Text excerpt:
|---|

# Practical implication of failing to reject a null hypothesis

Consider a scenario where you are trying to measure a dosage of a medicine. The machine is calibrated to fill a mean dosage of 50mg. But for a reason you believe that machine's calibration is off. For the above mentioned example null and alternative hypothesis will be as follows:
null: On the average, the dosage sold is 50 mg
alternative: On the average, the dosage sold is not 50 mg
Upon conducting the experiment p-value is greater than say 0.05 for 95% significance level. The conclusion of this test would then be "fail to reject null hypothesis." But practically can I say that the machine is calibrated and is filling a mean dosage of 50mg?

• You are conflation a rejection decision (reject $\text{H}_0$/fail to reject $\text{H}_0$) with drawing a substantive conclusion (i.e. did you find evidence for $\text{H}_{\text{A}}$/fail to find evidence for $\text{H}_{\text{A}}$). These are separate steps in the research process: no one (besides statisticians) gives a hoot about your rejection decision. By contrast your substantive conclusion is the 'juice' (e.g., "We found evidence that/failed to find evidence that the average dose sold is 50mg at the $\alpha=0.5$ level.") Jul 3 at 17:55
• Whoops! My parenthetical should have read "…the average dose sold is not 50 mg at the $\alpha = 0.5$ level." Jul 3 at 20:48

If you approached the problem this way, then you made a mistake!

|---|

Assigned task:
Print the null hypothesis post word for word from "# Practical implication" to "dosage of 50mg?". You won't need the items to work with the null hypothesis post.

Dataset items:
|---|

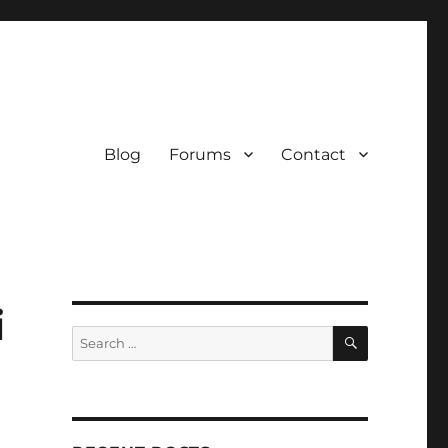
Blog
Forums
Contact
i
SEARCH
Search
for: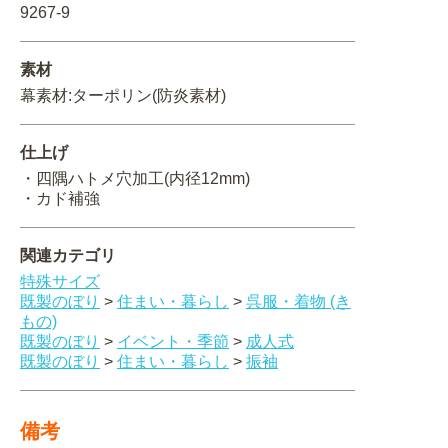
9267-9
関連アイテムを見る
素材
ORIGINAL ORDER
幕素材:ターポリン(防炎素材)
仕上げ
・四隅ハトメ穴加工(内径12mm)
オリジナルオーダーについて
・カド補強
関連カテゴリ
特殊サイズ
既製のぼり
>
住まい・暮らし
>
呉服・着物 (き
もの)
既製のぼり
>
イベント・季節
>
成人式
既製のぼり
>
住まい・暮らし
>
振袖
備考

|---|

Output for this task:
# Practical implication of failing to reject a null hypothesis

Consider a scenario where you are trying to measure a dosage of a medicine. The machine is calibrated to fill a mean dosage of 50mg. But for a reason you believe that machine's calibration is off. For the above mentioned example null and alternative hypothesis will be as follows:
null: On the average, the dosage sold is 50 mg
alternative: On the average, the dosage sold is not 50 mg
Upon conducting the experiment p-value is greater than say 0.05 for 95% significance level. The conclusion of this test would then be "fail to reject null hypothesis." But practically can I say that the machine is calibrated and is filling a mean dosage of 50mg?